Collected data:
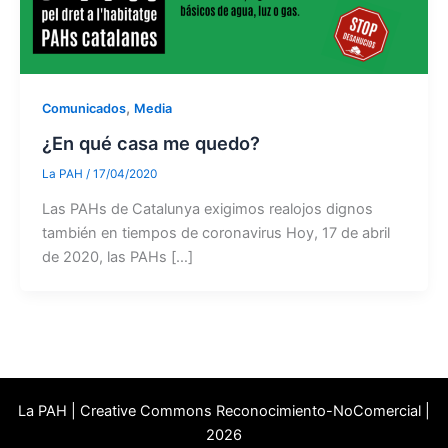
,
Comunicados
Media
¿En qué casa me quedo?
La PAH
/
17/04/2020
Las PAHs de Catalunya exigimos realojos dignos
también en tiempos de coronavirus Hoy, 17 de abril
de 2020, las PAHs […]
La PAH | Creative Commons Reconocimiento-NoComercial |
2026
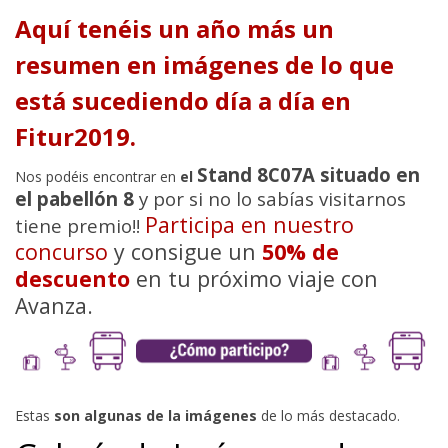
Aquí tenéis un año más un
resumen en imágenes de lo que
está sucediendo día a día en
Fitur2019.
Stand 8C07A situado en
Nos podéis encontrar en
el
el pabellón 8
y por si no lo sabías visitarnos
Participa en nuestro
tiene premio!!
concurso
y consigue un
50% de
descuento
en tu próximo viaje con
Avanza.
Estas
son algunas de la imágenes
de lo más destacado.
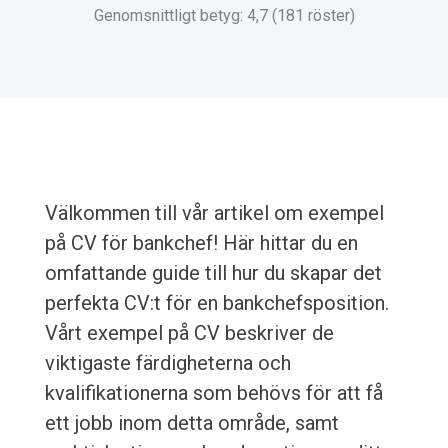
Genomsnittligt betyg: 4,7 (181 röster)
Välkommen till vår artikel om exempel
på CV för bankchef! Här hittar du en
omfattande guide till hur du skapar det
perfekta CV:t för en bankchefsposition.
Vårt exempel på CV beskriver de
viktigaste färdigheterna och
kvalifikationerna som behövs för att få
ett jobb inom detta område, samt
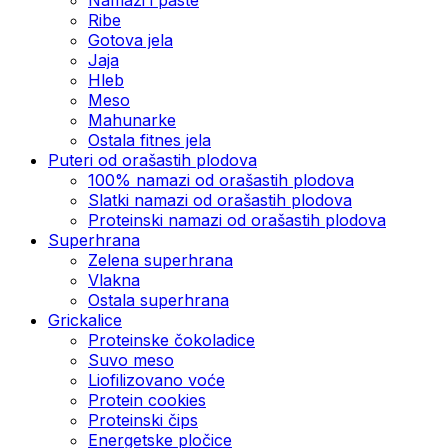
Ribe
Gotova jela
Јаја
Hleb
Meso
Mahunarke
Ostala fitnes jela
Puteri od orašastih plodova
100% namazi od orašastih plodova
Slatki namazi od orašastih plodova
Proteinski namazi od orašastih plodova
Superhrana
Zelena superhrana
Vlakna
Ostala superhrana
Grickalice
Proteinske čokoladice
Suvo meso
Liofilizovano voće
Protein cookies
Proteinski čips
Energetske pločice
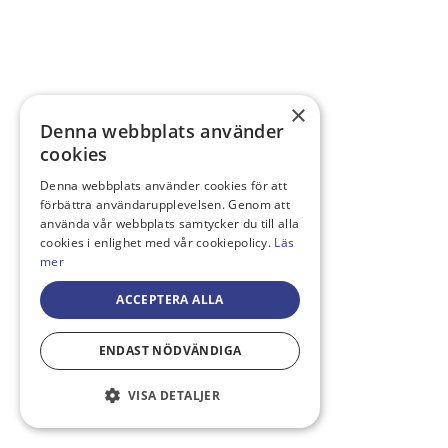
×
Denna webbplats använder
cookies
Denna webbplats använder cookies för att
förbättra användarupplevelsen. Genom att
använda vår webbplats samtycker du till alla
cookies i enlighet med vår cookiepolicy.
Läs
mer
ACCEPTERA ALLA
ENDAST NÖDVÄNDIGA
VISA DETALJER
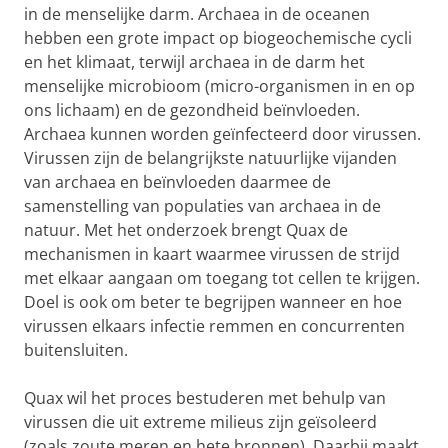
in de menselijke darm. Archaea in de oceanen
hebben een grote impact op biogeochemische cycli
en het klimaat, terwijl archaea in de darm het
menselijke microbioom (micro-organismen in en op
ons lichaam) en de gezondheid beïnvloeden.
Archaea kunnen worden geïnfecteerd door virussen.
Virussen zijn de belangrijkste natuurlijke vijanden
van archaea en beïnvloeden daarmee de
samenstelling van populaties van archaea in de
natuur. Met het onderzoek brengt Quax de
mechanismen in kaart waarmee virussen de strijd
met elkaar aangaan om toegang tot cellen te krijgen.
Doel is ook om beter te begrijpen wanneer en hoe
virussen elkaars infectie remmen en concurrenten
buitensluiten.
Quax wil het proces bestuderen met behulp van
virussen die uit extreme milieus zijn geïsoleerd
(zoals zoute meren en hete bronnen). Daarbij maakt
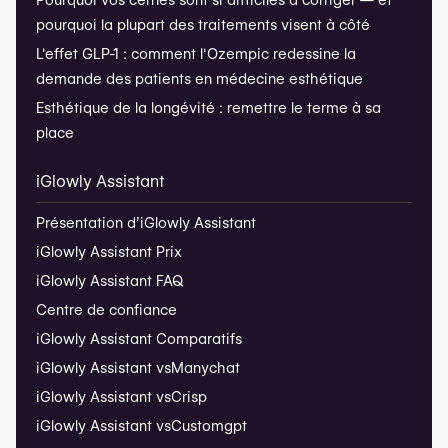
Pourquoi vos cernes sont si difficiles à corriger — et
pourquoi la plupart des traitements visent à côté
L'effet GLP-1 : comment l'Ozempic redessine la
demande des patients en médecine esthétique
Esthétique de la longévité : remettre le terme à sa
place
iGlowly Assistant
Présentation d’iGlowly Assistant
iGlowly Assistant Prix
iGlowly Assistant FAQ
Centre de confiance
iGlowly Assistant Comparatifs
iGlowly Assistant vs
Manychat
iGlowly Assistant vs
Crisp
iGlowly Assistant vs
Customgpt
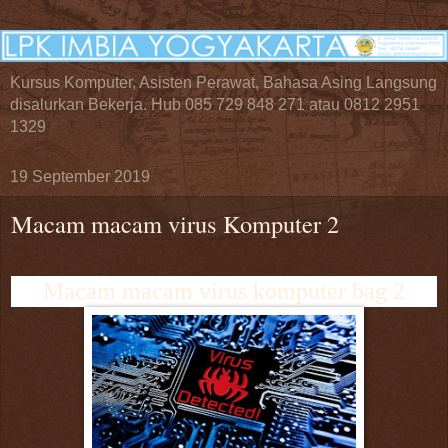
Kursus Komputer, Asisten Perawat, Bahasa Asing Langsung
disalurkan Bekerja. Hub 085 729 848 271 atau 0812 2951
1329
19 September 2019
Macam macam virus Komputer 2
Macam macam virus komputer bag 2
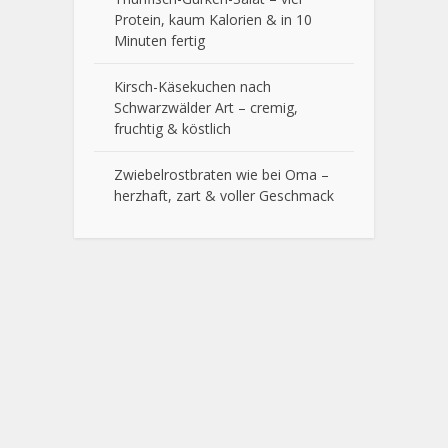
Protein, kaum Kalorien & in 10
Minuten fertig
Kirsch-Käsekuchen nach
Schwarzwälder Art – cremig,
fruchtig & köstlich
Zwiebelrostbraten wie bei Oma –
herzhaft, zart & voller Geschmack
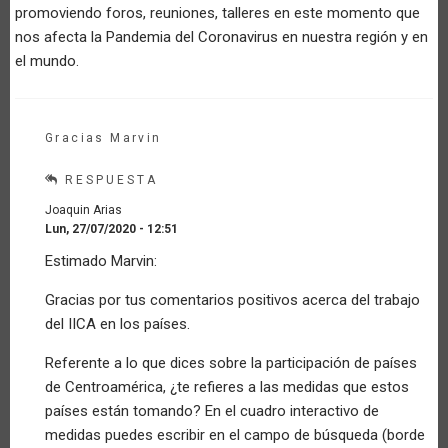
promoviendo foros, reuniones, talleres en este momento que
nos afecta la Pandemia del Coronavirus en nuestra región y en
el mundo.
Gracias Marvin
RESPUESTA
Joaquin Arias
Lun, 27/07/2020 - 12:51
En
Estimado Marvin:
respuesta
a
Gracias por tus comentarios positivos acerca del trabajo
Saludos
del IICA en los países.
y
felicitaciones
Referente a lo que dices sobre la participación de países
por
Invitado
de Centroamérica, ¿te refieres a las medidas que estos
(no
países están tomando? En el cuadro interactivo de
verificado)
medidas puedes escribir en el campo de búsqueda (borde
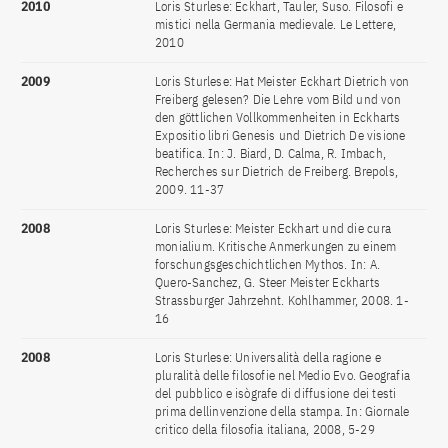
2010
Loris Sturlese: Eckhart, Tauler, Suso. Filosofi e
mistici nella Germania medievale. Le Lettere,
2010
2009
Loris Sturlese: Hat Meister Eckhart Dietrich von
Freiberg gelesen? Die Lehre vom Bild und von
den göttlichen Vollkommenheiten in Eckharts
Expositio libri Genesis und Dietrich De visione
beatifica. In: J. Biard, D. Calma, R. Imbach,
Recherches sur Dietrich de Freiberg. Brepols,
2009. 11-37
2008
Loris Sturlese: Meister Eckhart und die cura
monialium. Kritische Anmerkungen zu einem
forschungsgeschichtlichen Mythos. In: A.
Quero-Sanchez, G. Steer Meister Eckharts
Strassburger Jahrzehnt. Kohlhammer, 2008. 1-
16
2008
Loris Sturlese: Universalità della ragione e
pluralità delle filosofie nel Medio Evo. Geografia
del pubblico e isògrafe di diffusione dei testi
prima dellinvenzione della stampa. In: Giornale
critico della filosofia italiana, 2008, 5-29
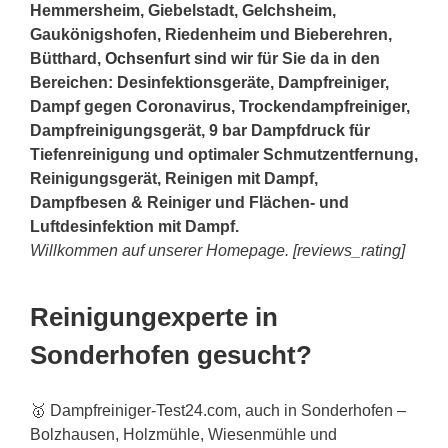
Hemmersheim, Giebelstadt, Gelchsheim,
Gaukönigshofen, Riedenheim und Bieberehren,
Bütthard,
Ochsenfurt
sind wir für Sie da in den
Bereichen: Desinfektionsgeräte, Dampfreiniger,
Dampf gegen Coronavirus, Trockendampfreiniger,
Dampfreinigungsgerät, 9 bar Dampfdruck für
Tiefenreinigung und optimaler Schmutzentfernung,
Reinigungsgerät, Reinigen mit Dampf,
Dampfbesen & Reiniger und Flächen- und
Luftdesinfektion mit Dampf.
Willkommen auf unserer Homepage. [reviews_rating]
Reinigungexperte in
Sonderhofen gesucht?
🥇 Dampfreiniger-Test24.com, auch in Sonderhofen –
Bolzhausen, Holzmühle, Wiesenmühle und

Task:
Could you print all of the entries above exactly as written, minus the pictures?

Expected answer:
,
Comunicados
Media
¿En qué casa me quedo?
La PAH
/
17/04/2020
Las PAHs de Catalunya exigimos realojos dignos
también en tiempos de coronavirus Hoy, 17 de abril
de 2020, las PAHs […]
La PAH | Creative Commons Reconocimiento-NoComercial |
2026
Aquí tenéis un año más un
resumen en imágenes de lo que
está sucediendo día a día en
Fitur2019.
Stand 8C07A situado en
Nos podéis encontrar en
el
el pabellón 8
y por si no lo sabías visitarnos
Participa en nuestro
tiene premio!!
concurso
y consigue un
50% de
descuento
en tu próximo viaje con
Avanza.
Estas
son algunas de la imágenes
de lo más destacado.
Genomsnittligt betyg: 4,7 (181 röster)
Välkommen till vår artikel om exempel
på CV för bankchef! Här hittar du en
omfattande guide till hur du skapar det
perfekta CV:t för en bankchefsposition.
Vårt exempel på CV beskriver de
viktigaste färdigheterna och
kvalifikationerna som behövs för att få
ett jobb inom detta område, samt
Ribe
Gotova jela
Јаја
Hleb
Meso
Mahunarke
Ostala fitnes jela
Puteri od orašastih plodova
100% namazi od orašastih plodova
Slatki namazi od orašastih plodova
Proteinski namazi od orašastih plodova
Superhrana
Zelena superhrana
Vlakna
Ostala superhrana
Grickalice
Proteinske čokoladice
Suvo meso
Liofilizovano voće
Protein cookies
Proteinski čips
Energetske pločice
×
Denna webbplats använder
cookies
Denna webbplats använder cookies för att
förbättra användarupplevelsen. Genom att
använda vår webbplats samtycker du till alla
cookies i enlighet med vår cookiepolicy.
Läs
mer
ACCEPTERA ALLA
ENDAST NÖDVÄNDIGA
VISA DETALJER
in de menselijke darm. Archaea in de oceanen
hebben een grote impact op biogeochemische cycli
en het klimaat, terwijl archaea in de darm het
menselijke microbioom (micro-organismen in en op
ons lichaam) en de gezondheid beïnvloeden.
Archaea kunnen worden geïnfecteerd door virussen.
Virussen zijn de belangrijkste natuurlijke vijanden
van archaea en beïnvloeden daarmee de
samenstelling van populaties van archaea in de
natuur. Met het onderzoek brengt Quax de
mechanismen in kaart waarmee virussen de strijd
met elkaar aangaan om toegang tot cellen te krijgen.
Doel is ook om beter te begrijpen wanneer en hoe
virussen elkaars infectie remmen en concurrenten
buitensluiten.
Quax wil het proces bestuderen met behulp van
virussen die uit extreme milieus zijn geïsoleerd
(zoals zoute meren en hete bronnen). Daarbij maakt
Pourquoi vos cernes sont si difficiles à corriger — et
pourquoi la plupart des traitements visent à côté
L'effet GLP-1 : comment l'Ozempic redessine la
demande des patients en médecine esthétique
Esthétique de la longévité : remettre le terme à sa
place
iGlowly Assistant
Présentation d’iGlowly Assistant
iGlowly Assistant Prix
iGlowly Assistant FAQ
Centre de confiance
iGlowly Assistant Comparatifs
iGlowly Assistant vs
Manychat
iGlowly Assistant vs
Crisp
iGlowly Assistant vs
Customgpt
Kursus Komputer, Asisten Perawat, Bahasa Asing Langsung
disalurkan Bekerja. Hub 085 729 848 271 atau 0812 2951
1329
19 September 2019
Macam macam virus Komputer 2
Macam macam virus komputer bag 2
Protein, kaum Kalorien & in 10
Minuten fertig
Kirsch-Käsekuchen nach
Schwarzwälder Art – cremig,
fruchtig & köstlich
Zwiebelrostbraten wie bei Oma –
herzhaft, zart & voller Geschmack
promoviendo foros, reuniones, talleres en este momento que
nos afecta la Pandemia del Coronavirus en nuestra región y en
el mundo.
Gracias Marvin
RESPUESTA
Joaquin Arias
Lun, 27/07/2020 - 12:51
En
Estimado Marvin:
respuesta
a
Gracias por tus comentarios positivos acerca del trabajo
Saludos
del IICA en los países.
y
felicitaciones
Referente a lo que dices sobre la participación de países
por
Invitado
de Centroamérica, ¿te refieres a las medidas que estos
(no
países están tomando? En el cuadro interactivo de
verificado)
medidas puedes escribir en el campo de búsqueda (borde
2010
Loris Sturlese: Eckhart, Tauler, Suso. Filosofi e
mistici nella Germania medievale. Le Lettere,
2010
2009
Loris Sturlese: Hat Meister Eckhart Dietrich von
Freiberg gelesen? Die Lehre vom Bild und von
den göttlichen Vollkommenheiten in Eckharts
Expositio libri Genesis und Dietrich De visione
beatifica. In: J. Biard, D. Calma, R. Imbach,
Recherches sur Dietrich de Freiberg. Brepols,
2009. 11-37
2008
Loris Sturlese: Meister Eckhart und die cura
monialium. Kritische Anmerkungen zu einem
forschungsgeschichtlichen Mythos. In: A.
Quero-Sanchez, G. Steer Meister Eckharts
Strassburger Jahrzehnt. Kohlhammer, 2008. 1-
16
2008
Loris Sturlese: Universalità della ragione e
pluralità delle filosofie nel Medio Evo. Geografia
del pubblico e isògrafe di diffusione dei testi
prima dellinvenzione della stampa. In: Giornale
critico della filosofia italiana, 2008, 5-29
Hemmersheim, Giebelstadt, Gelchsheim,
Gaukönigshofen, Riedenheim und Bieberehren,
Bütthard,
Ochsenfurt
sind wir für Sie da in den
Bereichen: Desinfektionsgeräte, Dampfreiniger,
Dampf gegen Coronavirus, Trockendampfreiniger,
Dampfreinigungsgerät, 9 bar Dampfdruck für
Tiefenreinigung und optimaler Schmutzentfernung,
Reinigungsgerät, Reinigen mit Dampf,
Dampfbesen & Reiniger und Flächen- und
Luftdesinfektion mit Dampf.
Willkommen auf unserer Homepage. [reviews_rating]
Reinigungexperte in
Sonderhofen gesucht?
🥇 Dampfreiniger-Test24.com, auch in Sonderhofen –
Bolzhausen, Holzmühle, Wiesenmühle und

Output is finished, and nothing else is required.